**What this task involves:** Copy out every line of the listing below word for word, keeping the same line breaks and order.
Material provided Start Marker
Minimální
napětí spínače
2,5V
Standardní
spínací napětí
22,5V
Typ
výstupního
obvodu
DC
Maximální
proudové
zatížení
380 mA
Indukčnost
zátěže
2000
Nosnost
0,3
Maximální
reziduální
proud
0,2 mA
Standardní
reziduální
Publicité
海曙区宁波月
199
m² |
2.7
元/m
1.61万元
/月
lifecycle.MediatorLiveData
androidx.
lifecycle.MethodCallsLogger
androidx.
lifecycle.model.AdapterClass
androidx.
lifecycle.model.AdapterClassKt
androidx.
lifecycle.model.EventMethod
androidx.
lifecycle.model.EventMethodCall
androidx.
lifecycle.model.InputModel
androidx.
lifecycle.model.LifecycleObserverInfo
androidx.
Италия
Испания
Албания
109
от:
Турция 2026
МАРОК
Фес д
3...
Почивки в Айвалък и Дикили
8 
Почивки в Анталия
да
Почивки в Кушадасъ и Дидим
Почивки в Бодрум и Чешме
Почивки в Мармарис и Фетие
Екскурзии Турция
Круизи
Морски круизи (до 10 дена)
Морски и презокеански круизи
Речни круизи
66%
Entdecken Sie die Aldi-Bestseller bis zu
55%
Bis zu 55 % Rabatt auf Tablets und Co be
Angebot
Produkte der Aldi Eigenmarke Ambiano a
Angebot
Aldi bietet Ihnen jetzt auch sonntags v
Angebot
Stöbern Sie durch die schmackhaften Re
Material provided End Marker
**Output below:**
Minimální
napětí spínače
2,5V
Standardní
spínací napětí
22,5V
Typ
výstupního
obvodu
DC
Maximální
proudové
zatížení
380 mA
Indukčnost
zátěže
2000
Nosnost
0,3
Maximální
reziduální
proud
0,2 mA
Standardní
reziduální
Publicité
海曙区宁波月
199
m² |
2.7
元/m
1.61万元
/月
lifecycle.MediatorLiveData
androidx.
lifecycle.MethodCallsLogger
androidx.
lifecycle.model.AdapterClass
androidx.
lifecycle.model.AdapterClassKt
androidx.
lifecycle.model.EventMethod
androidx.
lifecycle.model.EventMethodCall
androidx.
lifecycle.model.InputModel
androidx.
lifecycle.model.LifecycleObserverInfo
androidx.
Италия
Испания
Албания
109
от:
Турция 2026
МАРОК
Фес д
3...
Почивки в Айвалък и Дикили
8 
Почивки в Анталия
да
Почивки в Кушадасъ и Дидим
Почивки в Бодрум и Чешме
Почивки в Мармарис и Фетие
Екскурзии Турция
Круизи
Морски круизи (до 10 дена)
Морски и презокеански круизи
Речни круизи
66%
Entdecken Sie die Aldi-Bestseller bis zu
55%
Bis zu 55 % Rabatt auf Tablets und Co be
Angebot
Produkte der Aldi Eigenmarke Ambiano a
Angebot
Aldi bietet Ihnen jetzt auch sonntags v
Angebot
Stöbern Sie durch die schmackhaften Re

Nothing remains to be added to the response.